Key Facts from the Report
- 10 hostels in total.
- In the past financial year, the municipality billed R56.6 million in rentals across these hostels.
- Collection rate: Under 5% — meaning they recovered only a tiny fraction of the billed amount (roughly R2.8 million or less).
- Investment since 2005: Over R1 billion spent on upgrading existing hostels and constructing 4,878 new family units.
- Operating costs (previous year): R1.076 billion total for hostel property management, of which R860.9 million went to water and electricity alone.
Current monthly rental tariffs (before any increase) include:
- Sharing non-upgraded bed space: R88
- Single room non-upgraded: R143
- Sharing upgraded bed space: R197
- Single room upgraded: R311
- Two-bedroom units: R865
- Three-bedroom units: R1,162
- Four-bedroom units: R1,459
- KwaDabeka-specific rates are even lower (e.g., sharing bed space R76, two-bedroom R408).
The municipality argues that revenue from these low tariffs and poor collections no longer covers basic services, maintenance, repairs, or keeping facilities safe and functional.

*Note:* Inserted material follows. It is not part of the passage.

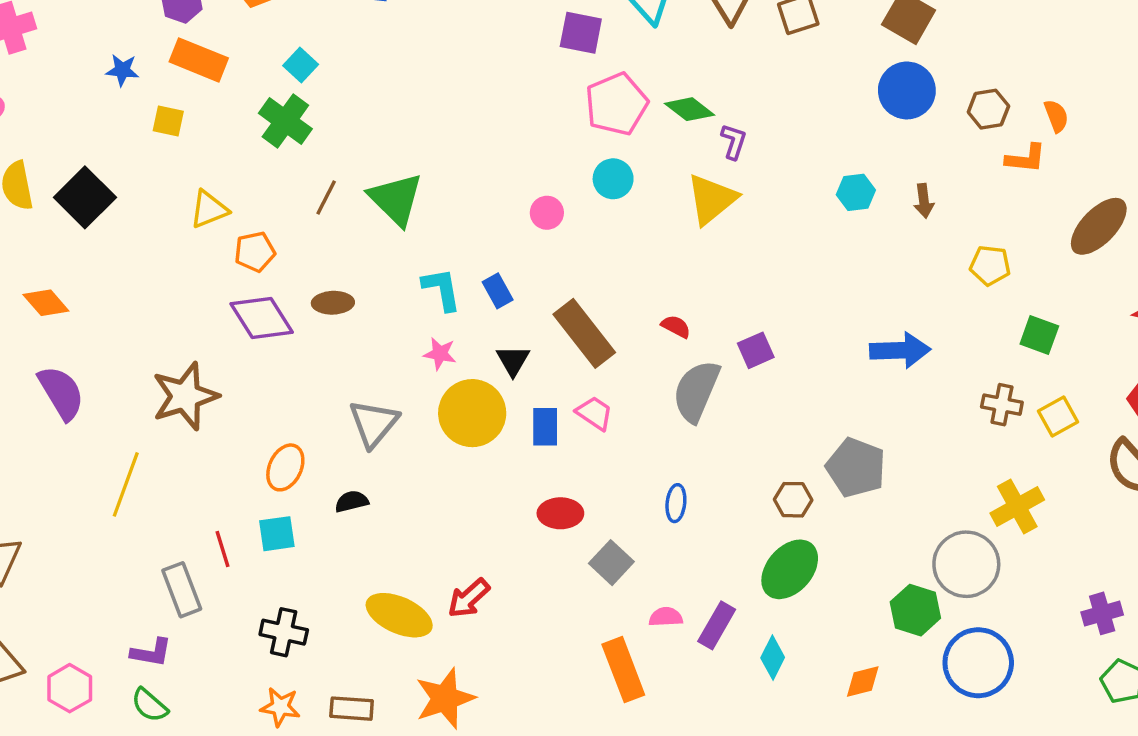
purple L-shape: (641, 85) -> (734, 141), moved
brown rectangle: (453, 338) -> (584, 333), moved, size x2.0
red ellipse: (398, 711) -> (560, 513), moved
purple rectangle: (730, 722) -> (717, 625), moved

They propose tariff hikes to help cover rising operational costs (inflation, service delivery pressures) and sustain the hostels. The proposal will go through the standard public participation process before final approval.
Similar rental reviews are happening for around 4,575 other municipal rental housing units (with current rents ranging from R50 to R2,500 per month).
Broader Context
eThekwini faces a massive housing backlog of about 503,000 households, worsened by rural-urban migration. The Human Settlements Unit manages both hostels and rental stock, and the city continues to allocate capital for new low-cost housing. However, shortfalls in hostel and informal settlement services often end up subsidised by the broader ratepayer base.
This issue fits into wider concerns about the municipality’s 2026/27 draft budget and proposed tariff increases across services (e.g., electricity around 10.5%). Ratepayer groups have pushed back against hikes amid service delivery challenges.
Political Reaction
The Inkatha Freedom Party (IFP) has opposed the review, arguing it is unrealistic because many hostel residents are unemployed or pensioners and cannot afford higher rents.
This situation highlights a classic municipal dilemma: significant capital investment in infrastructure versus chronic non-payment, leading to proposals that shift more burden onto paying (or future) tenants while broader collection and enforcement problems persist. Public consultations will likely be heated, especially given Durban’s economic pressures and existing frustrations with municipal tariffs and services.